# Polarbear feast!



## NaeKid (Oct 17, 2008)

http://news.nationalpost.com/2013/1...r-says-population-is-expanding-not-shrinking/

*'Enjoy!' Environment Minister sparks social media firestorm after tweeting photo of dead polar bear*



> OTTAWA - Environment Minister Leona Aglukkaq is raising a ruckus in social media circles after posting a photo of a freshly killed polar bear on Twitter with the caption: "Enjoy!!"
> 
> And she did so while in Moscow where she is celebrating the 40th anniversary of an agreement on the conservation of polar bears.
> 
> ...


Congratulations to the young man for his first bear. That is very exciting! Minister Aglukkaq got it right and all of the nay-sayers need to realize that there isn't a Safeway on every corner in the north-country, and that the people who live there, live their lives based on what they can hunt, fish, gather and garden - and - their gardens do not do well.


----------



## Tirediron (Jul 12, 2010)

Young people fulfilling their native traditions is very, very important. Libtards need to keep their nose out of native affairs, or they can feed themselves to the polar bears, that would be much more productive. Yes I have a problem with know nothing activist whiners


----------



## RevWC (Mar 28, 2011)

He would have died from global warming anyway...


----------



## Tirediron (Jul 12, 2010)

Polar bears or Libtard activists???


----------



## Caribou (Aug 18, 2012)

When I was young there were around 5000 polar bears in Alaska. There are now around 25,000. They try to tell us that the polar bear is having a hard time by showing us pictures of a bear resting on a small iceberg. The edge of the ice is their primary hunting grounds. When swimming across large bodies of water they will rest on any available ice.


----------



## cnsper (Sep 20, 2012)

Tirediron said:


> Libtards need to keep their nose out of native affairs, or they can feed themselves to the polar bears, that would be much more productive.


Why would you wish that on a bear? Trying to poison it?


----------



## WACHcaribou (Dec 8, 2013)

Polar bears have almost entirely dissapeard from NW Ak, the Kotzebue area used to be "the Polar Bear Capitol of the World" and my wifes cousin Art Feilds was one of the best guides/Hunters around. 

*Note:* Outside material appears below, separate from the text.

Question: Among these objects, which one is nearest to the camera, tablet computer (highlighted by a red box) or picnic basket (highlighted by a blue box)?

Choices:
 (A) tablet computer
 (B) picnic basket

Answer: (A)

Alska's Bering sea and Chuckchi seas have few islands,and very little to offer a Walrus or Polar Bear when the old thick ice is gone, unlike the Canadian Achepellago, and all the places such can haul out or swim to. Far more walrus and Polar bears are crowded along the beach in summer now, impacting the availabl feed at their concentrations. When the ice receeds past the ccontental shelf along Alaska, walrus and seals cannot dive deep enough to eat. No walrus or Seals, means no Polar Bear feed.

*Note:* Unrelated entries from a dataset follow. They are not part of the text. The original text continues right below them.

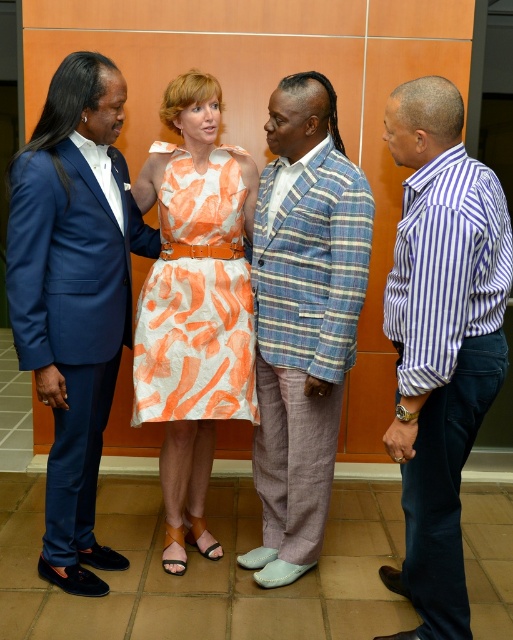
Question: Does matte blue suit at left appear over orange printed fabric dress at center?

Choices:
 (A) no
 (B) yes

Answer: (A)

Question: Among these objects, which one is farthest from the camera?

Choices:
 (A) purple striped shirt at right
 (B) orange printed fabric dress at center
 (C) plaid fabric blazer at center

Answer: (B)

Question: Is purple striped shirt at right in front of orange printed fabric dress at center?

Choices:
 (A) yes
 (B) no

Answer: (A)

Question: Is matte blue suit at left to the left of orange printed fabric dress at center from the viewer's perspective?

Choices:
 (A) no
 (B) yes

Answer: (B)

Question: Which object appears farthest from the camera in this image?

Choices:
 (A) purple striped shirt at right
 (B) orange printed fabric dress at center
 (C) plaid fabric blazer at center
 (D) matte blue suit at left

Answer: (B)

Question: Estimate the real-world distances between objects in this image. Which object is farther from the orange printed fabric dress at center?

Choices:
 (A) purple striped shirt at right
 (B) plaid fabric blazer at center
 (C) matte blue suit at left

Answer: (A)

Its been 4 years since one came along and my neighbor caught it just outside the village, but there was a time when keeping an eye out for sow's headed to den up were a worry after freeze up. I personally havent seen a Polar Bear in 6 years, and they used to be fairly regular, even on the southern side of Kotzebue Sound, when my oldest son lives, and activly hunts.


----------